L’évidence d’une logique dans les gravures le frappa. Ce peuple connaissait les mathématiques et le pouvoir qu’elles accordaient à quiconque parvenait à en maîtriser les différents aspects. Chaque bâtiment avait une base carrée d'une dizaine de mètres de long et la structure arrondie du toit en faisait un dôme élégant au milieu des arbres séculaires.

Hésitant, Rhô s'interrogea : avait-il le droit de pénétrer ces lieux sans risquer de les profaner ? Pour n’importe quelle espèce, cet endroit pouvait être un tombeau sacré, un sanctuaire de recueillement, ou encore de simples vestiges oubliés d’une gloire éteinte.

L’architecture n’avait rien de commun avec ce qu’il en connaissait. Là où la tour ancienne semblait payer le prix d’une construction rapide et d’une durabilité entachée par le temps, le village était beau dans sa simplicité et dans la longévité de sa construction.

S’il avait d’abord cru que l’endroit abritait les traces du passage d’une vie intelligente plus récentes que jusque-là, il commença à en douter.

Rien n’avait survécu à l’intérieur. Quelques fissures laissaient entrer la lumière, révélant un grand vide.

Intrigué, il fit le tour de la maison voisine, légèrement plus haute et aux murs plus épais.

Le constat fut le même.

Après la quatrième maison, il se décida à emprunter l’allée serpentant entre les édifices et menant à des constructions plus hautes et parfois surmontées d’une tour.

Il apercevait à une centaine de mètres une bâtisse plus haute encore que tout le reste. Il ne pouvait que s’agir d’un lieu de rassemblement ou d’une sorte de palais où résidait le dirigeant de ce peuple.

Disparu depuis bien longtemps, rien ne semblait avoir survécu aux ravages du temps en dehors des épais blocs de pierre marbrée.

La pluie battait toujours et Rhô convint qu’il devait se hâter, trouver un endroit pour s’abriter des créatures quand la nuit viendrait. Il voulait inspecter le large bâtiment qui dominait tous les autres et dont la nef semblait mener à la coupole qu’il avait aperçue depuis son perchoir le matin même.

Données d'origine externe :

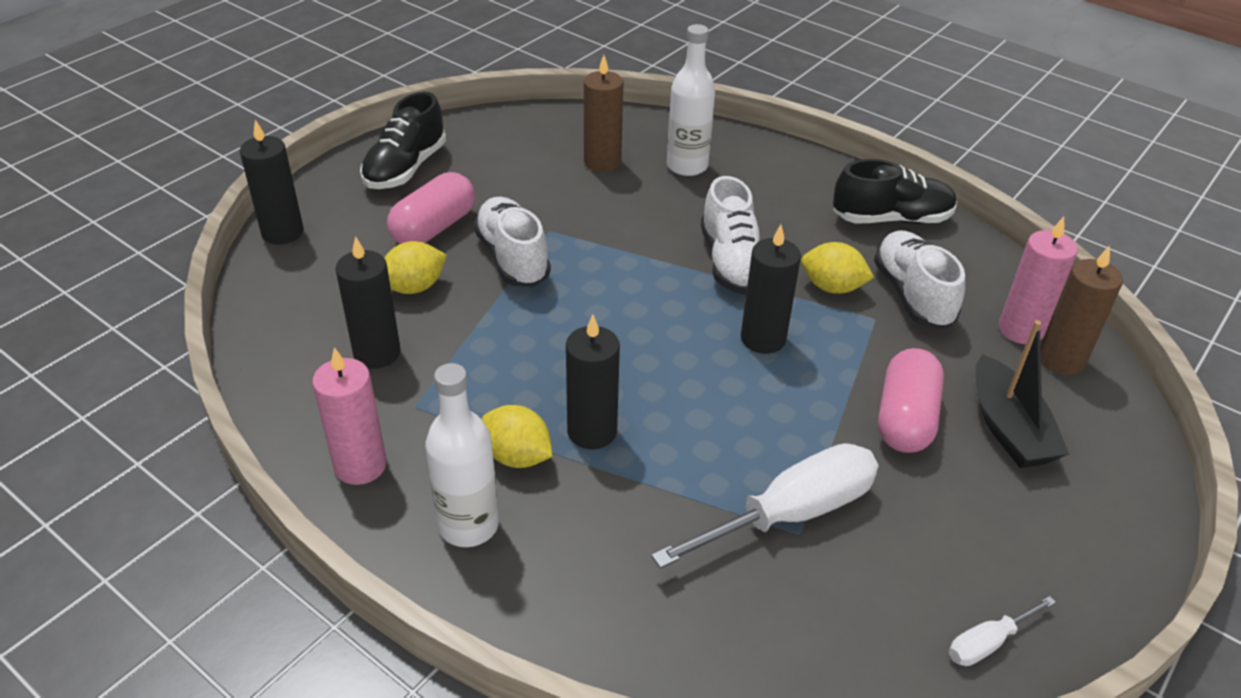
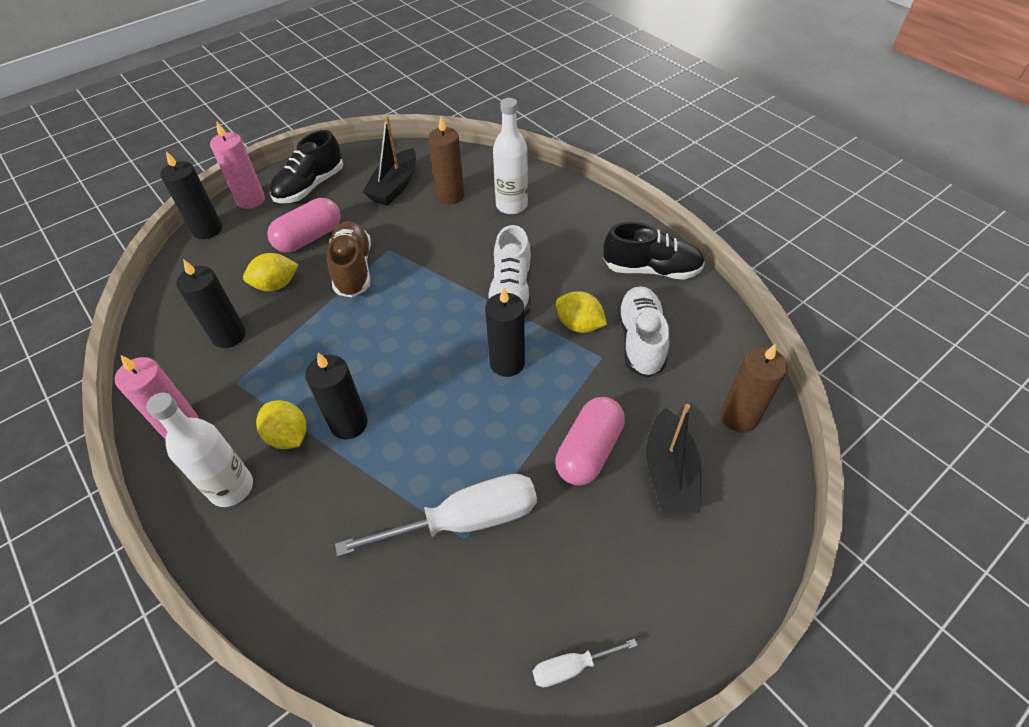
camera: 15 degrees right, 10 degrees up
(512, 258) = (353, 269): white shoe -> brown shoe
(522, 158) = (394, 186): none -> black boat
(1020, 330) = (716, 384): pink candle -> pink candle (251, 200)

À mi-parcours, le regard de Rhô se porta sur la majestueuse construction avec un regard neuf. Les pierres parfaitement agencées et régulières formaient un bâtiment solide, large et ornementé de gravures géométriques à l’aspect doré.

Le palais était bien plus grand encore que son esprit ne l’eût mesuré. Sa forme n’était pas aussi ordinaire que celles des premières constructions et déployait toute la richesse qu’avait mise à contribution son occupant. La pluie ravinait depuis le sommet en de larges cascades parfaitement symétriques de part et d’autre du bâtiment. Quatre minarets de forme oblongue s’élevaient aux quatre coins de l’édifice et une large coupole coiffait la tour centrale. C’était l’endroit qu’il avait espéré.

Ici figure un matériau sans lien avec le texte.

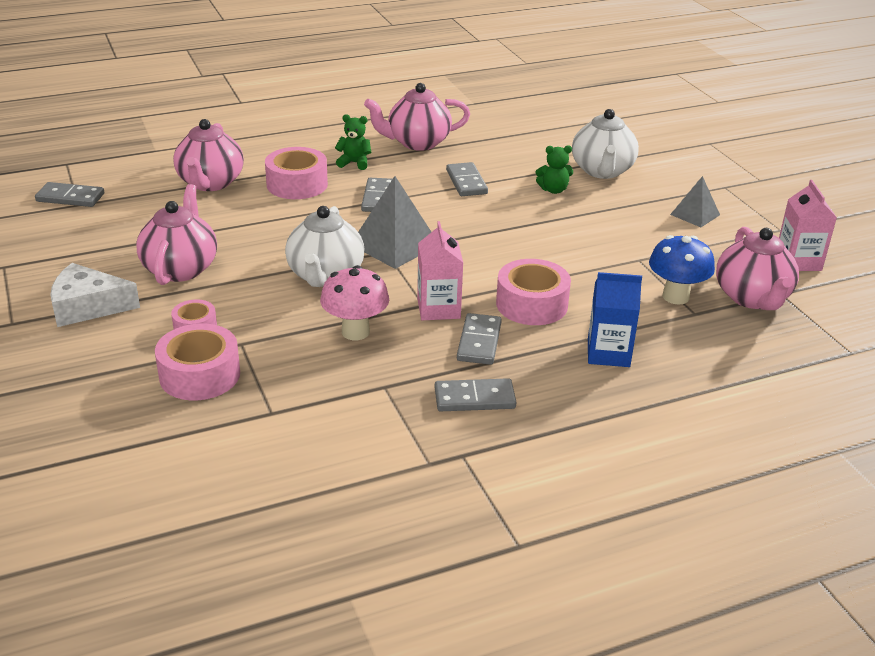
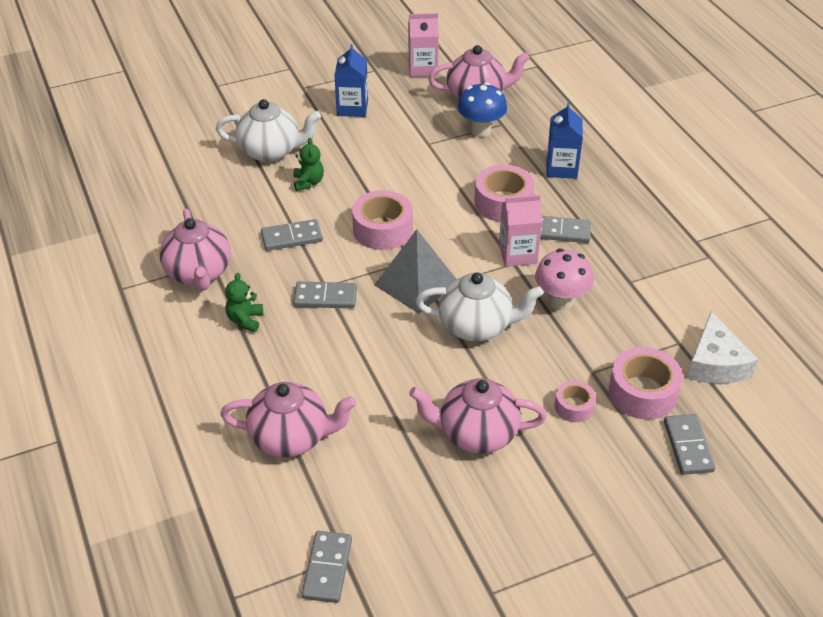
camera: 90 degrees left, 10 degrees up
(88, 306) = (555, 495): white cheese -> white cheese (715, 363)
(297, 184) = (295, 362): pink tape -> pink tape (382, 229)
(474, 398) = (632, 234): grey domino -> grey domino (688, 446)
(695, 214) = (352, 108): grey pyramid -> blue carton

À mesure qu’il progressait entre les ruines désertes, se dessinaient clairement les glyphes d’une langue morte qu’il avait déjà observée la veille sur les restes près de la tanière des créatures. La civilisation qui avait bâti cet endroit était éteinte, mais les traces de son passage traversaient le temps.

Ce n’est qu’alors qu’il remarqua l’odeur portée par le vent : la pestilence envahissait ses narines au gré des mouvements d’air, comme les vagues s’écrasant et se retirant d’une plage.

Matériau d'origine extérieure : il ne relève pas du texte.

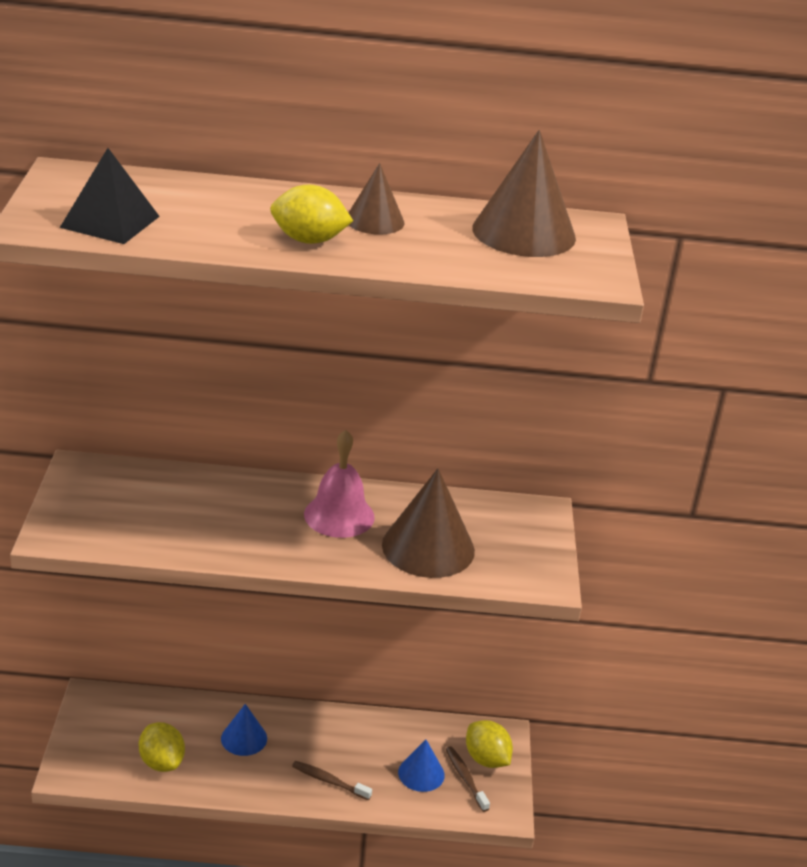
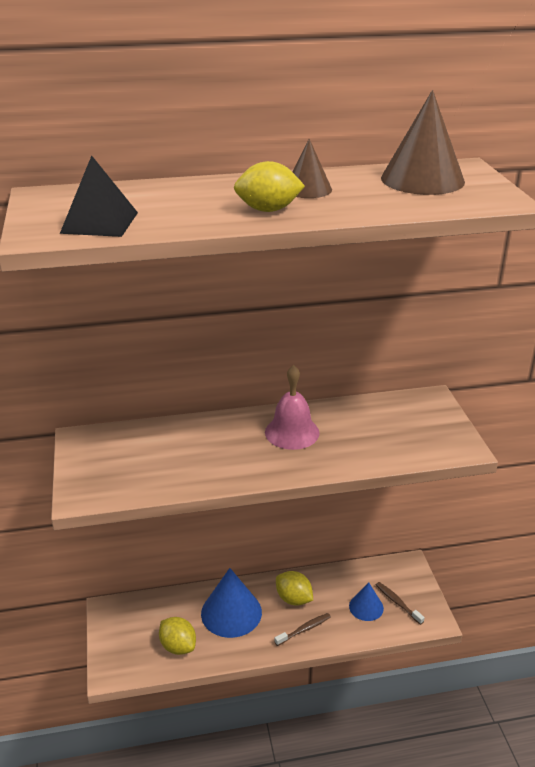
camera: 10 degrees left, 0 degrees up
(244, 738) = (231, 612): blue cone -> blue cone, size x1.76
(329, 781) = (304, 629): brown toothbrush -> brown toothbrush turned 135 degrees clockwise
(428, 547) = (368, 442): brown cone -> none
(486, 759) = (405, 585): yellow lemon -> yellow lemon (293, 599)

Ramenée au sol par le parfum nauséabond, son attention se porta sur une place en contrebas sur sa droite. L’amphithéâtre dont il se trouvait au sommet menait à une large scène circulaire où le sol avait été colonisé par la végétation. La pluie battait le pavé avec la force d’une tempête à présent.

Ses sens en alerte, il réprima une nausée pour se concentrer sur l’objet de son attention.

Il avança et aperçut enfin ce qui l’avait attiré malgré lui dans cet endroit.

Un corps se trouvait en contrebas. La pluie avait effacé toute trace du crime et les os mouillés luisaient sous la faible clarté du jour. Pourtant l’odeur était persistante et la mort ne remontait pas à plus de quelques jours.

Il imagina que les charognards avaient causé la mort de cet être.

Irrémédiablement contraint par la curiosité, ses jambes le portèrent jusqu’au cadavre d’un pas hésitant.

Une sacoche en cuir brun lui avait été arrachée pendant l’affrontement et la végétation piétinée autour de lui laissait peu de mystère autour de l’état du cadavre.

Un bip régulier retentissait depuis la sacoche et une lumière ténue s’en échappait.